Each parent have their own struggles, but when it comes to caring for our children, we’re all on the same boat. Mommies, read this mom’s experience of caring for a G6PD positive baby.
In her story, you’ll read:
- What is G6PD?
- How her son’s condition affects her day-to-day activities
- Caring for a G6PD positive baby
I’m a mom from the Philippines and my son has Glucose-6-Phosphate-Dehydrogenase Deficiency or better known as G6PD. I want to share what it’s like to be me – a parent caring for a G6PD-positive baby.
How we learned about his condition
A few days after my son was born, a friend dropped by our house to see him. She was so happy to see my newborn so she held him and even took a picture with him. She then pointed out to me that there was a small bump near my baby’s navel, and it appears that it has pus in it. I didn’t know how it got there. I got worried so I decided to take him to the pediatrician for a checkup. My mom accompanied me and the baby to the hospital.
After checking on my newborn, the doctor told us that baby would have to be admitted in the hospital for a week because he had jaundice. He was only 6 days old at the time. I was so nervous, especially when they had to insert an IV needle on him, and I left the room and let my mom watch the nurses while doing it, and I was breaking down in tears.
Shortly after that, the doctor explained in more detail why my son had to be admitted. Turns out that the baby has sepsis, an infection in the blood that he got when I had a urinary tract infection when I was pregnant.
As much as I wanted to break down about my newborn’s condition, I couldn’t because he was so strong. He was a fighter. After 3 days of staying in the hospital, the doctor told us that we can already go home to complete his medication. I was so proud of my son for fighting, and I think my liquid gold helped him recover faster.
After a month, I received a text from the lying-in clinic staff saying the newborn screening result was ready and I needed to go there right away. I asked my mother to go there as soon as possible, and when she got there, the midwife explained that result showed that my son is positive for G6PD.
Caring for a G6PD positive baby
I got so anxious upon learning that so I did some research about it and I found out that he got it because my blood and his father’s blood were not compatible and that he got his condition from me. I couldn’t believe that something like that could happen. But I cried a lot and blamed myself for that.
Four months later, he had to undergo a confirmatory test, and despite our hopes for a favorable result, he tested positive with a score 10.91 (the normal for babies 6 to 12 months up was 12).
This was the time that we accepted our son’s condition. And instead of sulking, I decided to learn more about G6PD. I found a group on social media called G6PD Community where moms have kids who had the same condition as my son.
I read on some posts that G6PD is when the body doesn’t have enough of an enzyme called G6PD (glucose-6-phosphate-dehydrogenase). This enzyme is responsible for the proper function of the red blood cells, and a lack of this enzyme can cause hemolytic anemia.
That got me thinking: it is not an allergy nor a disease, but even though it has no cure, as long as you never expose your child to those on the “things to avoid” list, nothing would happen to him. So I armed myself with the right information to make sure he would be okay.
The main thing to know if you are a parent of a child with G6PD is all the food restrictions. When my son started eating solids, it was easy for me to prepare the food that he would eat. But as he grew older, I can’t feed him purees anymore so I had to think of different dishes to cook that he could eat.
I memorized all the foods that were prohibited for a child in his condition. Sometimes I would feel sad, that he couldn’t even have simple things like taho because even though it’s healthy to most, children with G6PD could not have soy.
Having a G6PD-deficient son is really not easy. You need to be picky when it comes to what to feed him because if he ate something that’s not allowed, it may have a negative effect on his health.

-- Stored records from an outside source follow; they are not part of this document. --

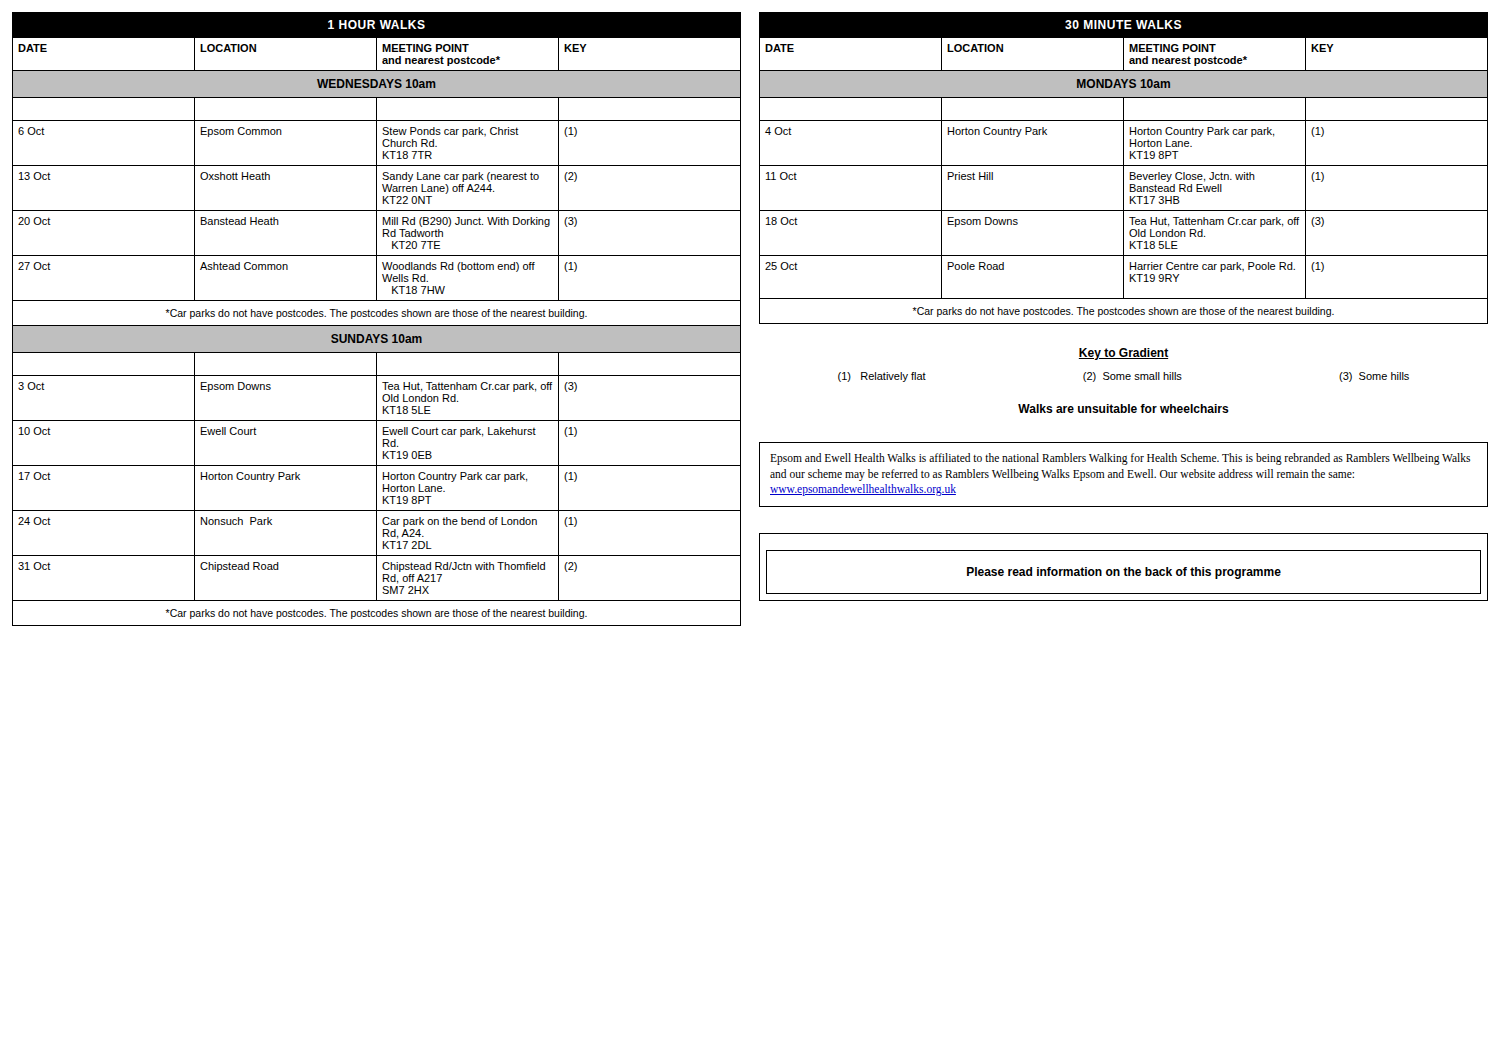| 1 HOUR WALKS |
| DATE | LOCATION | MEETING POINT and nearest postcode* | KEY |
| WEDNESDAYS 10am |
| 6 Oct | Epsom Common | Stew Ponds car park, Christ Church Rd. KT18 7TR | (1) |
| 13 Oct | Oxshott Heath | Sandy Lane car park (nearest to Warren Lane) off A244. KT22 0NT | (2) |
| 20 Oct | Banstead Heath | Mill Rd (B290) Junct. With Dorking Rd Tadworth KT20 7TE | (3) |
| 27 Oct | Ashtead Common | Woodlands Rd (bottom end) off Wells Rd. KT18 7HW | (1) |
| *Car parks do not have postcodes. The postcodes shown are those of the nearest building. |
| SUNDAYS 10am |
| 3 Oct | Epsom Downs | Tea Hut, Tattenham Cr.car park, off Old London Rd. KT18 5LE | (3) |
| 10 Oct | Ewell Court | Ewell Court car park, Lakehurst Rd. KT19 0EB | (1) |
| 17 Oct | Horton Country Park | Horton Country Park car park, Horton Lane. KT19 8PT | (1) |
| 24 Oct | Nonsuch Park | Car park on the bend of London Rd, A24. KT17 2DL | (1) |
| 31 Oct | Chipstead Road | Chipstead Rd/Jctn with Thomfield Rd, off A217 SM7 2HX | (2) |
| *Car parks do not have postcodes. The postcodes shown are those of the nearest building. |
| 30 MINUTE WALKS |
| DATE | LOCATION | MEETING POINT and nearest postcode* | KEY |
| MONDAYS 10am |
| 4 Oct | Horton Country Park | Horton Country Park car park, Horton Lane. KT19 8PT | (1) |
| 11 Oct | Priest Hill | Beverley Close, Jctn. with Banstead Rd Ewell KT17 3HB | (1) |
| 18 Oct | Epsom Downs | Tea Hut, Tattenham Cr.car park, off Old London Rd. KT18 5LE | (3) |
| 25 Oct | Poole Road | Harrier Centre car park, Poole Rd. KT19 9RY | (1) |
| *Car parks do not have postcodes. The postcodes shown are those of the nearest building. |
Key to Gradient
(1) Relatively flat (2) Some small hills (3) Some hills
Walks are unsuitable for wheelchairs
Epsom and Ewell Health Walks is affiliated to the national Ramblers Walking for Health Scheme. This is being rebranded as Ramblers Wellbeing Walks and our scheme may be referred to as Ramblers Wellbeing Walks Epsom and Ewell. Our website address will remain the same:
www.epsomandewellhealthwalks.org.uk
Please read information on the back of this programme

So mommies who are in the same boat, always be careful about what food you’re giving your child. Some say that it’s okay to give small amounts of restricted food, but I just wouldn’t risk it. For me, it’s better to be careful than be sorry.
Parents’ Guide: 7 important things you need to know about newborn screening
ALAMIN: Ano ang G6PD deficiency, at paano ito naiiwasan?

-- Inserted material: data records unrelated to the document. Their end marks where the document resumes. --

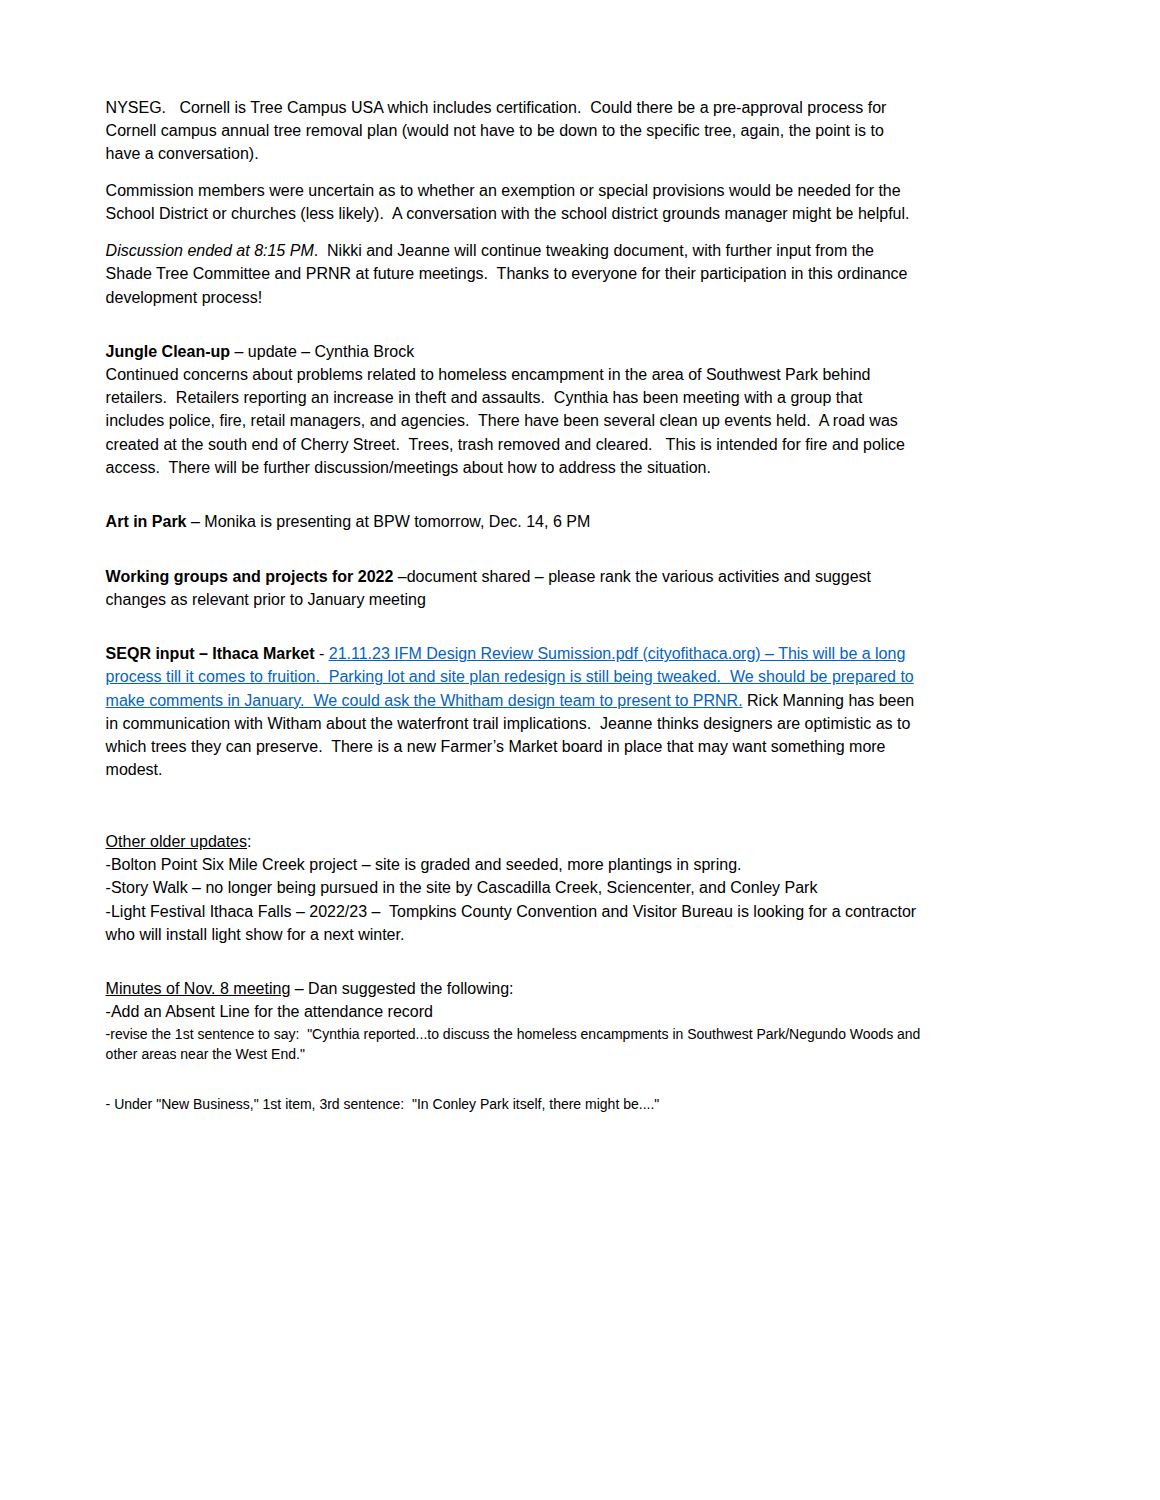NYSEG. Cornell is Tree Campus USA which includes certification. Could there be a pre-approval process for Cornell campus annual tree removal plan (would not have to be down to the specific tree, again, the point is to have a conversation).
Commission members were uncertain as to whether an exemption or special provisions would be needed for the School District or churches (less likely). A conversation with the school district grounds manager might be helpful.
Discussion ended at 8:15 PM. Nikki and Jeanne will continue tweaking document, with further input from the Shade Tree Committee and PRNR at future meetings. Thanks to everyone for their participation in this ordinance development process!
Jungle Clean-up – update – Cynthia Brock
Continued concerns about problems related to homeless encampment in the area of Southwest Park behind retailers. Retailers reporting an increase in theft and assaults. Cynthia has been meeting with a group that includes police, fire, retail managers, and agencies. There have been several clean up events held. A road was created at the south end of Cherry Street. Trees, trash removed and cleared. This is intended for fire and police access. There will be further discussion/meetings about how to address the situation.
Art in Park – Monika is presenting at BPW tomorrow, Dec. 14, 6 PM
Working groups and projects for 2022 –document shared – please rank the various activities and suggest changes as relevant prior to January meeting
SEQR input – Ithaca Market - 21.11.23 IFM Design Review Sumission.pdf (cityofithaca.org) – This will be a long process till it comes to fruition. Parking lot and site plan redesign is still being tweaked. We should be prepared to make comments in January. We could ask the Whitham design team to present to PRNR. Rick Manning has been in communication with Witham about the waterfront trail implications. Jeanne thinks designers are optimistic as to which trees they can preserve. There is a new Farmer’s Market board in place that may want something more modest.
Other older updates:
-Bolton Point Six Mile Creek project – site is graded and seeded, more plantings in spring.
-Story Walk – no longer being pursued in the site by Cascadilla Creek, Sciencenter, and Conley Park
-Light Festival Ithaca Falls – 2022/23 – Tompkins County Convention and Visitor Bureau is looking for a contractor who will install light show for a next winter.
Minutes of Nov. 8 meeting – Dan suggested the following:
-Add an Absent Line for the attendance record
-revise the 1st sentence to say: "Cynthia reported...to discuss the homeless encampments in Southwest Park/Negundo Woods and other areas near the West End."
- Under "New Business," 1st item, 3rd sentence: "In Conley Park itself, there might be...."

Parents’ Guide: Here’s what you should know about G6PD deficiency in children
My firstborn is now 5 years old and healthy as ever. I gave birth to his younger brother, and I’m lucky that he doesn’t have G6PD. They say not all of your children will have it. I hope that if I ever got pregnant again, that he or she won’t have the condition too, as it’s really challenging to live with.
Despite the struggles and the challenges, I still thank God for giving me the opportunity to become a mom, and for helping me care for a G6PD positive baby.
So to those parents who have a child with G6PD, don’t lose hope. Everything will be okay as long as you stick to what’s recommended and follow the food restrictions.
To parents of children with special needs, and every parent who’s struggling, just keep fighting. Every child is a blessing. Let’s give our love to them and care for them the best way we know how.